▶ **WHAT NEEDS TO BE DONE**: Lines below starting with the line with "M 11,37 L 1199,528" and going on through the line with "M 1263,1117 L" must be output exactly; the rest of the records must be left out.

▶ **GIVEN INFORMATION**:

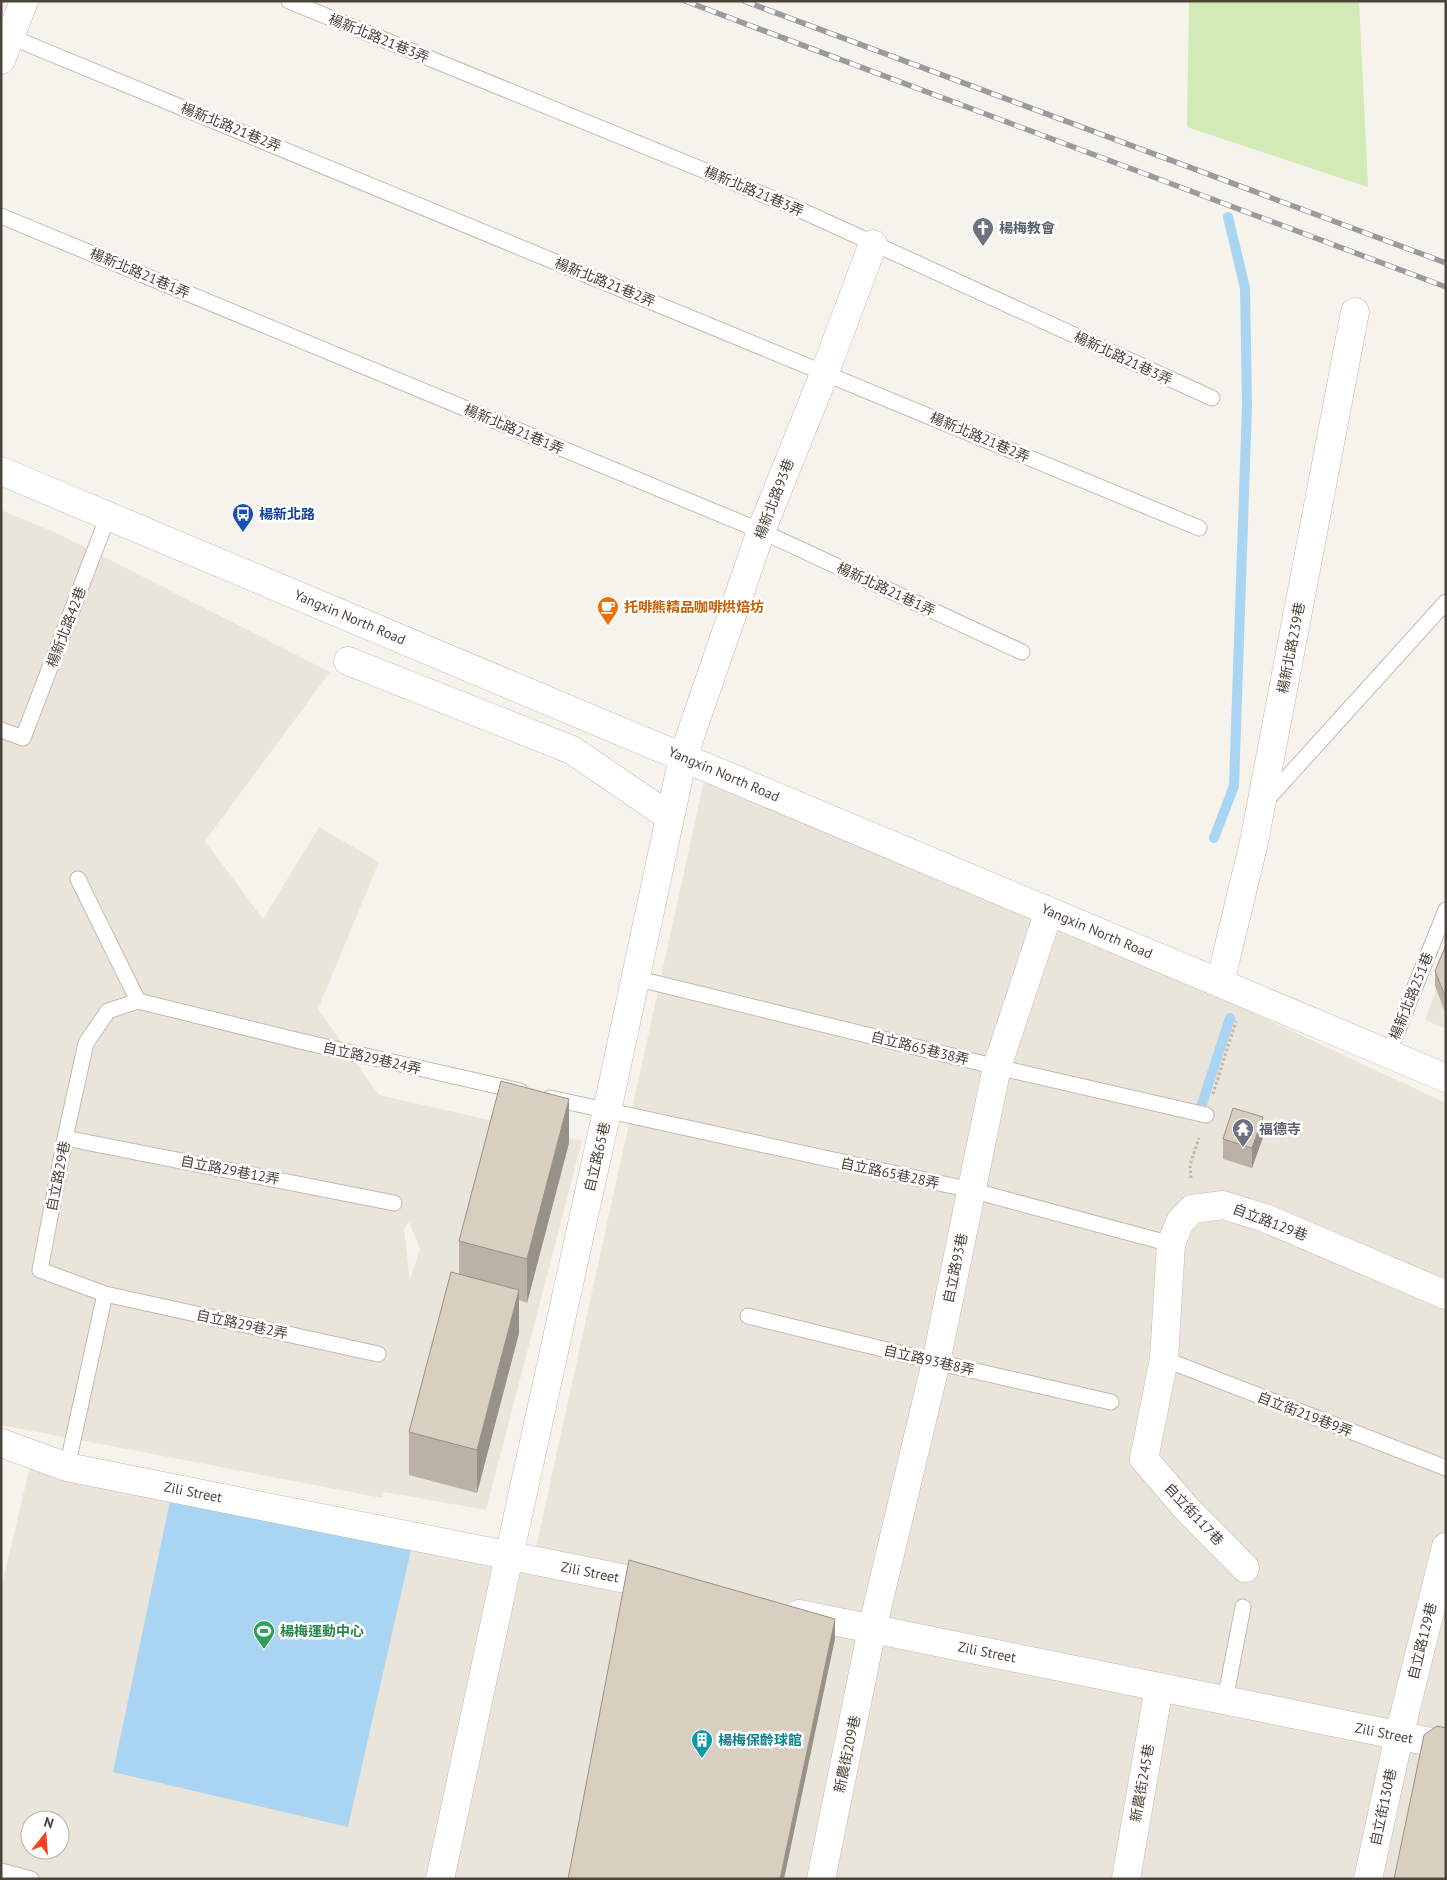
<svg xmlns="http://www.w3.org/2000/svg" width="1447" height="1880" font-family="'PT Sans','Noto Sans TC',sans-serif">
<style>
.residential{fill:#eae5da;fill-rule:evenodd}
.green{fill:#d2eab5}
.water{fill:#a9d4f2}
.lines{fill:none;stroke-linecap:round;stroke-linejoin:round}
.stream{stroke:#a9d4f2;stroke-width:10}
.service-casing{stroke:#c2bbae;stroke-width:17}
.minor-casing{stroke:#c2bbae;stroke-width:29}
.tertiary-casing{stroke:#c2bbae;stroke-width:29}
.path{stroke:#c4b79f;stroke-width:3;stroke-dasharray:2.5 2.5;stroke-linecap:butt}
.service{stroke:#fff;stroke-width:15}
.minor{stroke:#fff;stroke-width:28}
.tertiary{stroke:#fff;stroke-width:28}
.rail-casing{stroke:#9a9a9a;stroke-width:5.5}
.rail{stroke:#fff;stroke-width:4;stroke-dasharray:11;stroke-linecap:butt}
.wall{fill:#bab2a6}
.shaded-wall{fill:#979187}
.building{fill:#d8cfc1;stroke:#979187}
.labels{text-anchor:middle;dominant-baseline:central;stroke-width:5;stroke-linejoin:round;paint-order:stroke}
.street-label{font-size:14px;fill:#4b4439;stroke:#fff}
.worship-label{font-size:14px;font-weight:bold;fill:#5b616d;stroke:#fff;text-anchor:start}
.transit-label{font-size:14px;font-weight:bold;fill:#164399;stroke:#fff;text-anchor:start}
.food-label{font-size:14px;font-weight:bold;fill:#c56008;stroke:#fff;text-anchor:start}
.leisure-label{font-size:14px;font-weight:bold;fill:#27864d;stroke:#fff;text-anchor:start}
.culture-label{font-size:14px;font-weight:bold;fill:#0d838f;stroke:#fff;text-anchor:start}
</style>
<rect width="100%" height="100%" fill="#f6f3ec"/>
<path class="residential" d="M 1,510 L 59,534 L 330,672 L 205,841 L 263,919 L 319,827 L 379,862 L 318,1009 L 379,1095 L 582,1141 L 486,1510 L 384,1492 L 382,1498 L 1,1425 ZM 409,1222 L 420,1249 L 410,1280 L 404,1230 Z
M 705,776 L 1159,969 L 1446,1103 L 1446,1879 L 1,1879 L 1,1589 L 31,1462 L 532,1566 ZM 30,1820 L 60,1820 L 60,1850 L 30,1850 Z
M 1446,961 L 1446,1029 L 1425,1020 Z"/>
<path class="green" d="M 1189,1 L 1359,1 L 1368,187 L 1187,127 Z"/>
<path class="water" d="M 174,1482 L 416,1528 L 348,1827 L 113,1772 Z"/>
<g class="lines">
<path class="stream" d="M 1214,838 L 1234,786 L 1247,406 L 1245,288 L 1228,217
M 1201,1107 L 1230,1018"/>
<g class="service-casing">
<path id="service" d="M 289,1 L 796,208 L 1212,398
M 11,37 L 1199,528
M 1,216 L 761,531 L 1022,652
M 1,730 L 23,738 L 108,516
M 1264,803 L 1446,602
M 635,978 L 997,1067 L 1206,1115
M 138,1001 L 300,1041 L 520,1091
M 1388,1054 L 1446,910
M 550,1098 L 971,1190 L 1171,1244
M 65,1138 L 394,1203
M 105,1294 L 378,1354
M 748,1316 L 936,1362 L 1111,1402
M 1164,1359 L 1446,1468
M 67,1467 L 105,1294 L 40,1270 L 65,1138 L 86,1043 L 108,1011 L 138,1001 L 78,879
M 1225,1700 L 1243,1607
M 1,1871 L 31,1879"/>
</g>
<g class="minor-casing">
<path id="minor" d="M 1,60 L 24,1
M 348,661 L 572,750 L 670,817
M 1220,983 L 1254,842 L 1355,312
M 1,1443 L 67,1467 L 661,1586
M 1245,1568 L 1186,1508 L 1144,1459 L 1164,1359 L 1171,1244 L 1180,1222 L 1192,1209 L 1223,1205 L 1265,1218 L 1446,1295
M 799,1614 L 1446,1745
M 440,1879 L 509,1556 L 607,1111 L 683,757 L 761,531 L 825,372 L 873,244
M 821,1879 L 872,1629 L 936,1362 L 997,1067 L 1049,911
M 1126,1879 L 1159,1687
M 1368,1879 L 1399,1736 L 1446,1547"/>
</g>
<g class="tertiary-casing">
<path id="tertiary" d="M 1,471 L 1446,1078"/>
</g>
<path class="path" d="M 1213,1094 L 1236,1021
M 1191,1178 L 1190,1165 L 1199,1138"/>
<use href="#service" class="service"/>
<use href="#minor" class="minor"/>
<use href="#tertiary" class="tertiary"/>
<g class="rail-casing">
<path id="rail" d="M 685,1 L 1446,287
M 744,1 L 1446,263"/>
</g>
<use href="#rail" class="rail"/>
</g>
<path class="wall" d="M 1446,945 L 1446,1012 L 1445,1012 L 1435,986 L 1435,971 Z
M 1263,1137 L 1252,1168 L 1223,1159 L 1223,1139 Z
M 569,1143 L 527,1303 L 519,1300 L 519,1333 L 477,1493 L 409,1475 L 409,1432 L 459,1274 L 459,1241 Z"/>
<path class="shaded-wall" d="M 569,1099 L 569,1143 L 527,1303 L 527,1259 Z
M 1263,1117 L 1263,1137 L 1252,1168 L 1252,1148 Z
M 519,1290 L 519,1333 L 477,1493 L 477,1450 Z
M 835,1619 L 835,1639 L 784,1879 L 780,1879 Z"/>
<path class="building" d="M 1446,945 L 1446,997 L 1445,996 L 1435,971 Z
M 501,1081 L 569,1099 L 527,1259 L 459,1241 Z
M 1233,1108 L 1263,1117 L 1252,1148 L 1223,1139 Z
M 451,1272 L 519,1290 L 477,1450 L 409,1432 Z
M 629,1560 L 835,1619 L 780,1879 L 568,1879 Z
M 1437,1726 L 1446,1728 L 1446,1879 L 1394,1879 L 1424,1735 Z"/>
<defs>
<g id="church-pin" transform="scale(1.125)"><path d="M0 17L-7.5 6A9.5 9.5 0 1 1 7.5 6Z" fill="#6b7280" stroke="#fff"/><path d="M-1.2-6h2.4v3.5h3.3v2.4h-3.3V6h-2.4V-.1h-3.3v-2.4h3.3Z" fill="#fff"/></g>
<g id="bus-pin" transform="scale(1.125)"><path d="M0 17L-7.5 6A9.5 9.5 0 1 1 7.5 6Z" fill="#1a4fb4" stroke="#fff"/><path d="M-5-6H5V4H4V6H2V4H-2V6H-4V4H-5ZM-3.5-4V0h7V-4ZM-3.5 1.2v1.5H-2V1.2ZM2 1.2v1.5H3.5V1.2Z" fill="#fff"/></g>
<g id="cafe-pin" transform="scale(1.125)"><path d="M0 17L-7.5 6A9.5 9.5 0 1 1 7.5 6Z" fill="#e8710a" stroke="#fff"/><path d="M-5.5-4.5H6V0H3Q3 3.5 0 3.5H-2.5Q-5.5 3.5-5.5 0ZM3-3.2v2h1.7v-2ZM-6 4.5H4V6H-6Z" fill="#fff"/></g>
<g id="temple-pin" transform="scale(1.125)"><path d="M0 17L-7.5 6A9.5 9.5 0 1 1 7.5 6Z" fill="#6b7280" stroke="#fff"/><path d="M0-6L5-2H3V0L6.5 2.5H4V6H1.5V3h-3V6H-4V2.5H-6.5L-3 0V-2H-5Z" fill="#fff"/></g>
<g id="stadium-pin" transform="scale(1.125)"><path d="M0 17L-7.5 6A9.5 9.5 0 1 1 7.5 6Z" fill="#2e9e5b" stroke="#fff"/><path d="M0-5a6.5 5 0 1 0 0 10a6.5 5 0 1 0 0-10ZM-3.5-1.8h7v3.6h-7Z" fill="#fff"/></g>
<g id="building-pin" transform="scale(1.125)"><path d="M0 17L-7.5 6A9.5 9.5 0 1 1 7.5 6Z" fill="#0f9aa8" stroke="#fff"/><path d="M-4-6H4V6H1V3H-1V6H-4ZM-2.5-4.3h1.7v1.8h-1.7ZM.8-4.3h1.7v1.8H.8ZM-2.5-1h1.7V.8h-1.7ZM.8-1h1.7V.8H.8Z" fill="#fff"/></g>
</defs>
<g fill-rule="evenodd">
<use href="#church-pin" x="983" y="228"/>
<use href="#bus-pin" x="243" y="514"/>
<use href="#cafe-pin" x="608" y="607"/>
<use href="#temple-pin" x="1243" y="1129"/>
<use href="#stadium-pin" x="264" y="1631"/>
<use href="#building-pin" x="702" y="1740"/>
</g>
<g class="labels">
<g class="street-label">
<text transform="translate(379 38) rotate(22)">楊新北路21巷3弄</text>
<text transform="translate(231 127) rotate(22)">楊新北路21巷2弄</text>
<text transform="translate(754 191) rotate(23)">楊新北路21巷3弄</text>
<text transform="translate(140 273) rotate(23)">楊新北路21巷1弄</text>
<text transform="translate(605 282) rotate(22)">楊新北路21巷2弄</text>
<text transform="translate(1123 358) rotate(25)">楊新北路21巷3弄</text>
<text transform="translate(514 429) rotate(23)">楊新北路21巷1弄</text>
<text transform="translate(980 437) rotate(23)">楊新北路21巷2弄</text>
<text transform="translate(774 499) rotate(-69)">楊新北路93巷</text>
<text transform="translate(886 589) rotate(25)">楊新北路21巷1弄</text>
<text transform="translate(350 617) rotate(23)">Yangxin North Road</text>
<text transform="translate(66 627) rotate(-69)">楊新北路42巷</text>
<text transform="translate(1291 648) rotate(-79)">楊新北路239巷</text>
<text transform="translate(724 774) rotate(23)">Yangxin North Road</text>
<text transform="translate(1097 931) rotate(23)">Yangxin North Road</text>
<text transform="translate(1411 996) rotate(-68)">楊新北路251巷</text>
<text transform="translate(920 1048) rotate(14)">自立路65巷38弄</text>
<text transform="translate(372 1058) rotate(13)">自立路29巷24弄</text>
<text transform="translate(597 1157) rotate(-77)">自立路65巷</text>
<text transform="translate(230 1170) rotate(11)">自立路29巷12弄</text>
<text transform="translate(890 1173) rotate(12)">自立路65巷28弄</text>
<text transform="translate(58 1176) rotate(-79)">自立路29巷</text>
<text transform="translate(1270 1222) rotate(21)">自立路129巷</text>
<text transform="translate(955 1268) rotate(-78)">自立路93巷</text>
<text transform="translate(242 1324) rotate(12)">自立路29巷2弄</text>
<text transform="translate(929 1360) rotate(13)">自立路93巷8弄</text>
<text transform="translate(1305 1414) rotate(21)">自立街219巷9弄</text>
<text transform="translate(193 1492) rotate(11)">Zili Street</text>
<text transform="translate(1194 1514) rotate(47)">自立街117巷</text>
<text transform="translate(590 1572) rotate(11)">Zili Street</text>
<text transform="translate(1422 1641) rotate(-76)">自立路129巷</text>
<text transform="translate(987 1652) rotate(11)">Zili Street</text>
<text transform="translate(1384 1733) rotate(11)">Zili Street</text>
<text transform="translate(847 1754) rotate(-78)">新農街209巷</text>
<text transform="translate(1142 1783) rotate(-80)">新農街245巷</text>
<text transform="translate(1383 1807) rotate(-78)">自立街130巷</text>
</g>
<g class="worship-label">
<text x="999" y="228">楊梅教會</text>
<text x="1259" y="1129">福德寺</text>
</g>
<g class="transit-label">
<text x="259" y="514">楊新北路</text>
</g>
<g class="food-label">
<text x="624" y="607">托啡熊精品咖啡烘焙坊</text>
</g>
<g class="leisure-label">
<text x="280" y="1631">楊梅運動中心</text>
</g>
<g class="culture-label">
<text x="718" y="1740">楊梅保齡球館</text>
</g>
</g>
<rect width="1447" height="1880" fill="none" stroke="#4b4439" stroke-width="5"/>
<g transform="translate(45 1835) rotate(17)"><circle r="24" fill="#ffffff" stroke="#b7b4b0"/>
<path d="M0-4L9 19L0 12L-9 19Z" fill="#fc3f1d"/>
<text y="-8" font-size="14" font-weight="bold" text-anchor="middle" fill="#4b4439">N</text>
</g>
</svg>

▶ **TASK RESPONSE**:
M 11,37 L 1199,528
M 1,216 L 761,531 L 1022,652
M 1,730 L 23,738 L 108,516
M 1264,803 L 1446,602
M 635,978 L 997,1067 L 1206,1115
M 138,1001 L 300,1041 L 520,1091
M 1388,1054 L 1446,910
M 550,1098 L 971,1190 L 1171,1244
M 65,1138 L 394,1203
M 105,1294 L 378,1354
M 748,1316 L 936,1362 L 1111,1402
M 1164,1359 L 1446,1468
M 67,1467 L 105,1294 L 40,1270 L 65,1138 L 86,1043 L 108,1011 L 138,1001 L 78,879
M 1225,1700 L 1243,1607
M 1,1871 L 31,1879"/>
</g>
<g class="minor-casing">
<path id="minor" d="M 1,60 L 24,1
M 348,661 L 572,750 L 670,817
M 1220,983 L 1254,842 L 1355,312
M 1,1443 L 67,1467 L 661,1586
M 1245,1568 L 1186,1508 L 1144,1459 L 1164,1359 L 1171,1244 L 1180,1222 L 1192,1209 L 1223,1205 L 1265,1218 L 1446,1295
M 799,1614 L 1446,1745
M 440,1879 L 509,1556 L 607,1111 L 683,757 L 761,531 L 825,372 L 873,244
M 821,1879 L 872,1629 L 936,1362 L 997,1067 L 1049,911
M 1126,1879 L 1159,1687
M 1368,1879 L 1399,1736 L 1446,1547"/>
</g>
<g class="tertiary-casing">
<path id="tertiary" d="M 1,471 L 1446,1078"/>
</g>
<path class="path" d="M 1213,1094 L 1236,1021
M 1191,1178 L 1190,1165 L 1199,1138"/>
<use href="#service" class="service"/>
<use href="#minor" class="minor"/>
<use href="#tertiary" class="tertiary"/>
<g class="rail-casing">
<path id="rail" d="M 685,1 L 1446,287
M 744,1 L 1446,263"/>
</g>
<use href="#rail" class="rail"/>
</g>
<path class="wall" d="M 1446,945 L 1446,1012 L 1445,1012 L 1435,986 L 1435,971 Z
M 1263,1137 L 1252,1168 L 1223,1159 L 1223,1139 Z
M 569,1143 L 527,1303 L 519,1300 L 519,1333 L 477,1493 L 409,1475 L 409,1432 L 459,1274 L 459,1241 Z"/>
<path class="shaded-wall" d="M 569,1099 L 569,1143 L 527,1303 L 527,1259 Z
M 1263,1117 L 1263,1137 L 1252,1168 L 1252,1148 Z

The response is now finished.